Искусство итальянского Возрождения, как можно судить по записям Волошина, в целом не вызвало у него глубокого душевного отклика; в ряде случаев он даже прямо говорит о своем разочаровании или почтительно указывает на чисто «историческое» значение тех или иных увенчанных славой произведений. Напротив, древнеримская, помпейская живопись стала для него откровением и дала импульс для размышлений о судьбах и перспективах эволюции искусства: «Она более близка мне, чем христианская живопись Возрождения.

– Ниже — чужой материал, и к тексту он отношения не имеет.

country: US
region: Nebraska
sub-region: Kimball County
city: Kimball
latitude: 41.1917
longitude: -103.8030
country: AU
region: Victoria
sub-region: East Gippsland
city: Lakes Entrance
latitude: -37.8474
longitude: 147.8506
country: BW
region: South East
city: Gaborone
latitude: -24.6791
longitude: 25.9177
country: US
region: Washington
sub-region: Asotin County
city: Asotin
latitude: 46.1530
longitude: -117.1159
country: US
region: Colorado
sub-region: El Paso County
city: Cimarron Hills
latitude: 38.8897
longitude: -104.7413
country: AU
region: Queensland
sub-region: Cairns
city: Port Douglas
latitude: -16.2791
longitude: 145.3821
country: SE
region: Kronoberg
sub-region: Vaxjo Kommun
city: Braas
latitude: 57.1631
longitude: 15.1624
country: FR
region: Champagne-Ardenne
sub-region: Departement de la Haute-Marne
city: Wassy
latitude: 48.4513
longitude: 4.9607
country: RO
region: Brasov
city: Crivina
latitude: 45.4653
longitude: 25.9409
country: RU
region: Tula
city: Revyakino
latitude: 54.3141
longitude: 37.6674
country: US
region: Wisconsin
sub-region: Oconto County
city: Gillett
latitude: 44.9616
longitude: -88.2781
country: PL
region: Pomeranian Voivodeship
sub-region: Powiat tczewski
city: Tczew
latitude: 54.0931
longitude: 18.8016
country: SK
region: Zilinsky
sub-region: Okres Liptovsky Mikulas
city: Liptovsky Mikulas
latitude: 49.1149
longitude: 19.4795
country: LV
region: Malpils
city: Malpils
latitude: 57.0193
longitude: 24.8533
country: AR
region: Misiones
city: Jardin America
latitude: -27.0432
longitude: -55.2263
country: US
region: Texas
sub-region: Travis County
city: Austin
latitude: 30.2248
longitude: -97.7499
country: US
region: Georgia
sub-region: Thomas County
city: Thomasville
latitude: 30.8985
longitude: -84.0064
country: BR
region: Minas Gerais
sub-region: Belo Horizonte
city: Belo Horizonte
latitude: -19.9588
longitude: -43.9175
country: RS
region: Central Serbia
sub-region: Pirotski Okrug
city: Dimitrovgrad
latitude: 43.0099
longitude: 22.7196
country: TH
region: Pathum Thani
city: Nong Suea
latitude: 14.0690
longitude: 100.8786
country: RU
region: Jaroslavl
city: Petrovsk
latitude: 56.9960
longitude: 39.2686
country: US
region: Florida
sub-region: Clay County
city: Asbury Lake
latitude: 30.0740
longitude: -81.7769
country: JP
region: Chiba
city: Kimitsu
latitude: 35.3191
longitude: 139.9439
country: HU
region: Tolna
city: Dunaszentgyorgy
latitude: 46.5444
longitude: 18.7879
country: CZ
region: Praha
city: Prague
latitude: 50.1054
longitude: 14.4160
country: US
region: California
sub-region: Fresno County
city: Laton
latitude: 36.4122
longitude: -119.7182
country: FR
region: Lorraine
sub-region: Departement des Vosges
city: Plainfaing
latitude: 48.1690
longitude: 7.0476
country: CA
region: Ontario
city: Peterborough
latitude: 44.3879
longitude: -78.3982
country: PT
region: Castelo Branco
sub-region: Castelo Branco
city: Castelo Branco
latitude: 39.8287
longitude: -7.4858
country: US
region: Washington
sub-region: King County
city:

Там, где она должна быть декоративной, она остается все-таки очень простой и реальной. <…> В античной живописи поражает та простота отношений ко всем проявлениям и отправлениям человеческой жизни, которая совершенно чужда нам» [1034] . Впоследствии переоценка художественных достижений итальянского Возрождения, под знаком которых формировалось все европейское искусство нового времени, получила у Волошина дальнейшее развитие. Уже в первой своей большой теоретической статье «Скелет живописи» (1904) он говорит о правомерности иных путей художественного освоения действительности и, в частности, подчеркивает важность тех уроков, которые может дать современному художнику классическая японская живопись. В позднейшем автобиографическом очерке «О самом себе» (1930) Волошин утверждает: «…в истории европейской живописи в эпоху Ренессанса произошел горестный сдвиг и искажения линии нормального развития живописи. Точнее, этот сдвиг произошел не во времена Ренессанса, а в эпоху, непосредственно за ним последовавшую» [1035] .
1034
Максимилиан Волошин. Из литературного наследия. Вып. 1. С. 288.
1035
Воспоминания о Максимилиане Волошине. С. 44.